Reading around I've found that there's a MC show in my home town this month. We're keen to meet some more MCs and can combine it with a visit to my folks.
I've read that shows are open to the public in the afternoon. Is there any particular time and will there still be cats there (not all gone home?)
Is anyone from PF going? It's at Wilnecote/Tamworth in Staffordshire.

(We're not going to ever show our boy, this is just to meet a few cats and their owners)


----------



## huckybuck (Jan 17, 2014)

@policefox lyn

Is this the Maine Coon Cat Club one?
http://www.maine-coon-cat-club.com/showing/clubshow/clubshow.html

I would love to have gone but it's my grandmother's 100th birthday party that day so won't be able to make it.
The shows are usually open to the public from 12:30 onwards, the organisers usually insist on the cats staying until the end (around 5 pm) but I would get there early.

I expect Gracie's brother might be there as he is doing well with the GCCF at the moment.
His name is Chicago.


----------



## policefox lyn (May 25, 2015)

Yes, that's the one.
I'm from Tamworth originally and I'm off work that day so it seems prophetic!! There's a good pub for food not too far away so I think that might feature in our plans too! See the parents, nice meal plus cats, what's not to love?

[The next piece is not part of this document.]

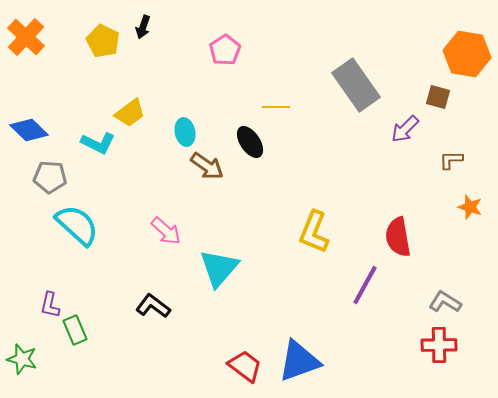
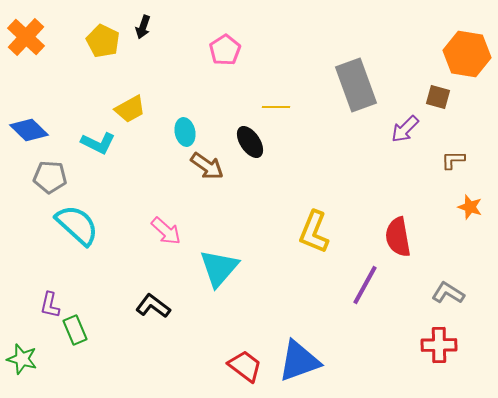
gray rectangle: rotated 15 degrees clockwise
yellow trapezoid: moved 4 px up; rotated 8 degrees clockwise
brown L-shape: moved 2 px right
gray L-shape: moved 3 px right, 9 px up
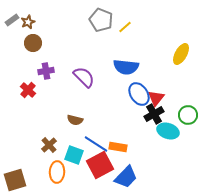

Thanks for the info, I'll look out for Chicago.


----------



## Steverags (Jul 19, 2010)

The show is open to the public from around 12.30-1pm until they close the show, usually 4.30-5pm, no-one that shows is allowed to leave until they close the show, I will be there with my boy and a couple of kittens, all the way from Essex


----------



## carolmanycats (May 18, 2009)

That one opens to the public at 12.30


----------